* _Text zur Analyse_:
-- -- --

Kurz vor Ende der Untersuchungen, im Herbst 2009, stieß man auf Mauerreste. Circa zehn Meter nördlich des Haupthauses wurde ein rechteckiges Bauwerk freigelegt, das knappe zehn Meter lang und etwa sechs Meter breit war. Dass es überhaupt erhalten blieb, ist der Tatsache geschuldet, dass der Innenraum in den Boden wie ein Keller eingetieft war.

Was sich Laien wie Fachleute sofort fragten, ist: Was für einen Zweck hatte dieser Bau? Diese Frage direkt zu beantworten, war sehr schwierig. Durch ein Ausschlussverfahren und Vergleiche zu ähnlichen Strukturen konnte man der Sache nahe kommen.

-- -- --

* _Erfasste Daten_:

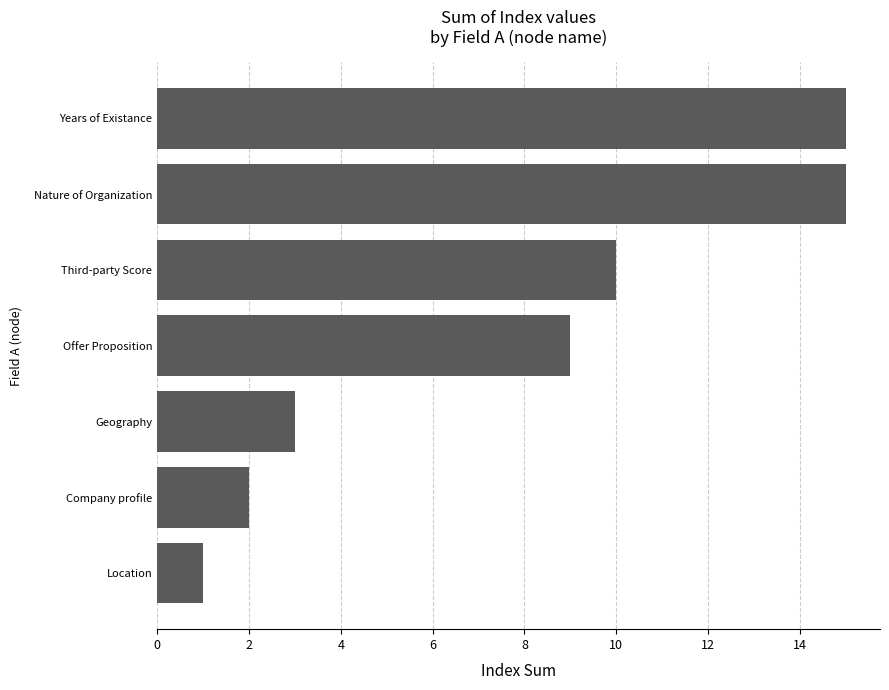

What is the sum of all values?

55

-- -- --

Gib aus dem Text über die Mauerreste den Abschnitt von „Kurz vor Ende“ bis „Keller eingetieft war.“ wörtlich wieder.

Kurz vor Ende der Untersuchungen, im Herbst 2009, stieß man auf Mauerreste. Circa zehn Meter nördlich des Haupthauses wurde ein rechteckiges Bauwerk freigelegt, das knappe zehn Meter lang und etwa sechs Meter breit war. Dass es überhaupt erhalten blieb, ist der Tatsache geschuldet, dass der Innenraum in den Boden wie ein Keller eingetieft war.